REQUIREMENT — Report every line of the records that includes the word "middle".

[Saved entries]
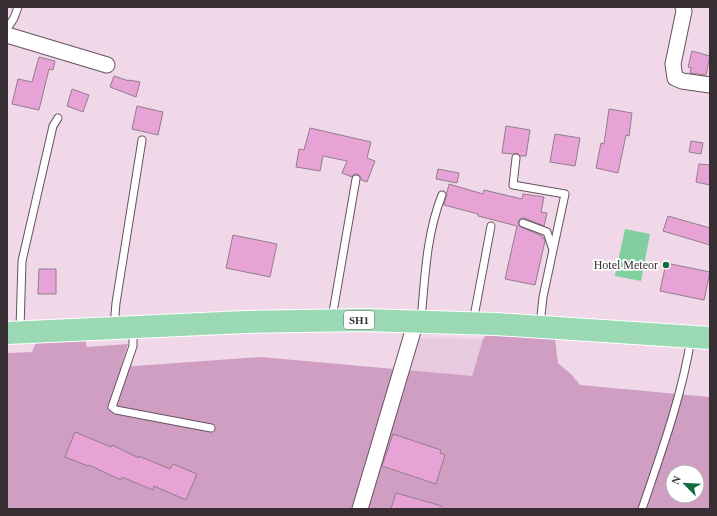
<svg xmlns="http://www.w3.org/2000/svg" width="717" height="516" font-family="Georgia,serif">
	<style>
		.built { fill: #e7cadf }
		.green { fill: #d09ec2; fill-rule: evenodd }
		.water { fill: #81ce9e }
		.building { fill: #e7a3d5; stroke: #927d8c }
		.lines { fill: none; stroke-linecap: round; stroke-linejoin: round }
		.service-casing { stroke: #665260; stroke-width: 9 }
		.minor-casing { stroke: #665260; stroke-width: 17 }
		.primary-casing { stroke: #fff; stroke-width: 24 }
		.service { stroke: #fff; stroke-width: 7 }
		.minor { stroke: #fff; stroke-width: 15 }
		.primary { stroke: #9bd9b5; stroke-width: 22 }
		.poi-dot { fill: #136c40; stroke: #fff; stroke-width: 1.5 }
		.labels { text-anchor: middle; stroke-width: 3.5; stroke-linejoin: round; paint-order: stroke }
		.shield { fill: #fff; stroke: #736d71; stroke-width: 1 }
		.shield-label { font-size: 11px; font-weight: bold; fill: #372e34 }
		.poi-label { font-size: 12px; fill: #372e34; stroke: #fff; text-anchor: end }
	</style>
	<rect width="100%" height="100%" fill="#f0d8e9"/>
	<path class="built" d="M418,338L483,339L436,495L376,474Z"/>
	<path class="green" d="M488,333L555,339L558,363L572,375L580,385L710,397V509H7V353L32,352L36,342L85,339L87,347L128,344L121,367L261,357L472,376L483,339ZM673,472H697V496H673Z"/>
	<path class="water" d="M625,229L650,234L641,281L615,276Z"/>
	<path class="building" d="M692,51L710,56L706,75L690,73L691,68L688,67Z
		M39,57L55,61L53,70L49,69L39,110L12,104L18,79L32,82Z
		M114,76L129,81V80L140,82L136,97L110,87Z
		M72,89L89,95L83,112L67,106Z
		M137,106L163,112L158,135L132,129Z
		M609,109L632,113L629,136L626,135L618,173L596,168L601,143L604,144Z
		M506,126L530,130L526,156H520L517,153L513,154L502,153Z
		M310,128L371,142L367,158L375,161L367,182L361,180V177L357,174H354L352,177L342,173L347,161L323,156L320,171L296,167L299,149L304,150Z
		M555,134L580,138L575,166L550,162Z
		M691,141L703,143L701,154L689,152Z
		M699,164L710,165V185L696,182Z
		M438,169L459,173L457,183L436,179Z
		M449,184L483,194L484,190L522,199L523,194L544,197L541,212L547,213L544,226L524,218L520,219L518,222L519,226L542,236V238H544L545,241L535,285L505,279L517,226L478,216V214L444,205Z
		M668,216L710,228V245L663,231Z
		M233,235L277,244L270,277L226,268Z
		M666,263L710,272L704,300L660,291Z
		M39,269H56V294H38Z
		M75,432L111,447L112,445L139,458V456L170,469L173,464L197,474L186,500L154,486L153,490L122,477L121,480L89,465L88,466L65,457Z
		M393,434L441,450L440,453L445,455L436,484L382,466Z
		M396,493L442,506V509H391Z"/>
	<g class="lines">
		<g class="service-casing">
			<path id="service" d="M7,29L14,18L18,7
				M516,158L513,185L565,194L543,297L540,325
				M523,223L547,232L553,250
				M332,318L356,179
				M421,320C425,278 426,235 442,195
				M473,322L491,226
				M114,326L116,303L142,140
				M20,329L22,261L53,126L58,118
				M133,330V346L112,407L116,410L211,428
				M642,509C661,453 682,396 691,338"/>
		</g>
		<g class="minor-casing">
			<path id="minor" d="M683,7L684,11L673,64L675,78L682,81L710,85
				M7,35L107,65
				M360,509L416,321"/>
		</g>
		<g class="primary-casing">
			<path id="primary" d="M7,333L245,322L364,320L496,324L710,338"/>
		</g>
		<use href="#service" class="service"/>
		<use href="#minor" class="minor"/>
		<use href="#primary" class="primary"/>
	</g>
	<circle class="poi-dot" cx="666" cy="265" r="4"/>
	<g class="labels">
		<rect class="shield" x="344" y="311" width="30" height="18" rx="3"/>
		<g class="shield-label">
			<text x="359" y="324">SH1</text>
		</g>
		<g class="poi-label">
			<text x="658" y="269">Hotel Meteor</text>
		</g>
	</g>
	<rect width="717" height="516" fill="none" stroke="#372e34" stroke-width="16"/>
	<g transform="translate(685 484) rotate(294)"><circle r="19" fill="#ffffff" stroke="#afabae"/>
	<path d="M0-3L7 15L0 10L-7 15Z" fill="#136c40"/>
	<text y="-6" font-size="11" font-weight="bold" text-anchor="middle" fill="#372e34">N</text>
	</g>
</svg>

RESPONSE AREA —
		.labels { text-anchor: middle; stroke-width: 3.5; stroke-linejoin: round; paint-order: stroke }
	<text y="-6" font-size="11" font-weight="bold" text-anchor="middle" fill="#372e34">N</text>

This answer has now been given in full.